One woman from Pico Rivera, who owed the IRS $13,000, turned to Deutch after seeing a TV ad. She paid Deutch a $1,900 retainer, but by the time the Deutch firm ended its representation, she owed the IRS hundreds of dollars more in interest and penalties, and the IRS had placed a levy against her Social Security benefits. Despite failing to take any effective action on her behalf, Deutch refused to refund the woman’s retainer by falsely billing her for time the firm did not spend on her case. Deutch regularly uses false billing statements to deny her clients’ refund requests, according to the AG.

Hundreds of clients have filed complaints with the Attorney General and other government agencies, describing Deutch's failure to reduce their IRS debts as she advertised and her refusal to refund retainers of as much as $4,700.

Brown's lawsuit says thousands of consumers in California and around the country have fallen victim to Deutch's unlawful scam, losing millions of dollars that could have been used to pay their IRS tax liabilities. The lawsuit charges that Deutch operates a deceptive tax resolution scheme that employs "a bevy of false promises and misrepresentations."

Brown's action seeks to permanently prevent Deutch from engaging in such unfair business practices and false advertising, and force her to pay victims restitution of at least $33.9 million plus civil penalties.

Brown's lawsuit follows the consumer alert he issued on March 30, 2010, warning consumers to be wary about tax debt scams. Brown, a former governor of California from 1975 to 1983, is again running for the governor’s office in the November elections.

In the complaint, Brown’s office charged that Deutch’s legal staff charges high fees for their purported services. Depending on which IRS program they recommend and the amount of the potential client's tax debt, the legal fees range from $1,600 to $4,700. Deutch requires that at least a portion of the fee be paid up front in order to retain the law firm, and that any balance be paid in monthly installments.

Systematic bonuses are used at every level of the law firm to incentivize employees to put their own interests and the interest of the firm ahead of their clients' interests, according to the complaint. “From the sales pitch to the decision about whether to refund a client's payments, and at every stage in between, defendants use bonuses to motivate their employees to focus all of their energy on enhancing defendants' profits and to ignore their clients' interest in securing tax debt relief from the IRS,” said the complaint.

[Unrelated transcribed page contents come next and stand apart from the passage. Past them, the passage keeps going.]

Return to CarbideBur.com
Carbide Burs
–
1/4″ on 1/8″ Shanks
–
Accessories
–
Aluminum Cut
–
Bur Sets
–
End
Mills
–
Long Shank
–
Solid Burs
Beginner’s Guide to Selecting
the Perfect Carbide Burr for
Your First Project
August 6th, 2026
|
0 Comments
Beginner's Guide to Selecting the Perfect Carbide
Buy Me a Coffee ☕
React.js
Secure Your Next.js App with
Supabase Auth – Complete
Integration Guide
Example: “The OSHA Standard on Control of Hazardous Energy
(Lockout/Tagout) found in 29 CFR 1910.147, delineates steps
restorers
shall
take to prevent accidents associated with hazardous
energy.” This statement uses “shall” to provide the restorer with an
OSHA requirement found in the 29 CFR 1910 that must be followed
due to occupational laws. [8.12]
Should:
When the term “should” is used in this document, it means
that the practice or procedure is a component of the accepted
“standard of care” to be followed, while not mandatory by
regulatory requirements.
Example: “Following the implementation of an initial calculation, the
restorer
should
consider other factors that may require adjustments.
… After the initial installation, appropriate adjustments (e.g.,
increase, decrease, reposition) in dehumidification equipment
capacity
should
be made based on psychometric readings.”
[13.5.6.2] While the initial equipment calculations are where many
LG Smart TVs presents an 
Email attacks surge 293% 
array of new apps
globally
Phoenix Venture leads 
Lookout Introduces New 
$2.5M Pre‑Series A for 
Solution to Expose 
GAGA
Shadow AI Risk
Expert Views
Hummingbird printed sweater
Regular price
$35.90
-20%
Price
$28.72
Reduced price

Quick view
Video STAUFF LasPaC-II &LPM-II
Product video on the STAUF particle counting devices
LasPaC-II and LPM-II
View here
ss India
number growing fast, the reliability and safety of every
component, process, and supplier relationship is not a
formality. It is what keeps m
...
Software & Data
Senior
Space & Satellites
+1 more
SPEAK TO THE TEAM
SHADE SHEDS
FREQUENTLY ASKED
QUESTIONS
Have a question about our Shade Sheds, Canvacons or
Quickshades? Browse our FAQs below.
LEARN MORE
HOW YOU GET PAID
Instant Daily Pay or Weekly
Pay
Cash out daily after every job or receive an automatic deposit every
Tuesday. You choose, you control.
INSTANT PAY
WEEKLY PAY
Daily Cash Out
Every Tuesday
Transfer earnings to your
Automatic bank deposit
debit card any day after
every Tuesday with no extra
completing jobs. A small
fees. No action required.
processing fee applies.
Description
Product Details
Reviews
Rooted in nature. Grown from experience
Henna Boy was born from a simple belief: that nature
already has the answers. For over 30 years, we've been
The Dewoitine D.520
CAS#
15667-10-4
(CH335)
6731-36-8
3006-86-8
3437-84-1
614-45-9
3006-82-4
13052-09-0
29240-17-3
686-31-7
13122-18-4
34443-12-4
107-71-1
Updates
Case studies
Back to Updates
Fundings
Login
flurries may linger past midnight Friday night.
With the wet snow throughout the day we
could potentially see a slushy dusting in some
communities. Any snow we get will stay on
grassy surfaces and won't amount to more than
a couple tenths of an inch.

Despite claims in TV ads that the firm saved three particular clients from having to pay up to $35,000 to the IRS, prosecutors claim that the firm did not save the clients any money at all.

“In fact, defendants did not save these particular clients any money, but merely placed them on currently not collectible status with the IRS, a kind of tax collection purgatory,” said the complaint. “Placing clients on currently not collectible status stops IRS collection efforts, but interest and penalties continue to accrue on the tax debt while the collection hold is in place ... . Moreover, the client is still liable for the entire tax debt. In fact, while the collection hold is pending, the IRS will normally also place a tax lien on the taxpayer's assets to protect the government's rights. Furthermore, if and when the client's financial situation improves, the IRS will remove the client from currently not collectible status and institute collection proceedings on the entire tax debt. In that same advertisement, defendants claim that they saved another client from having to pay the IRS a large tax debt. Though this client did settle his tax debt with the IRS, defendants inflated this client's savings by approximately $45,000.”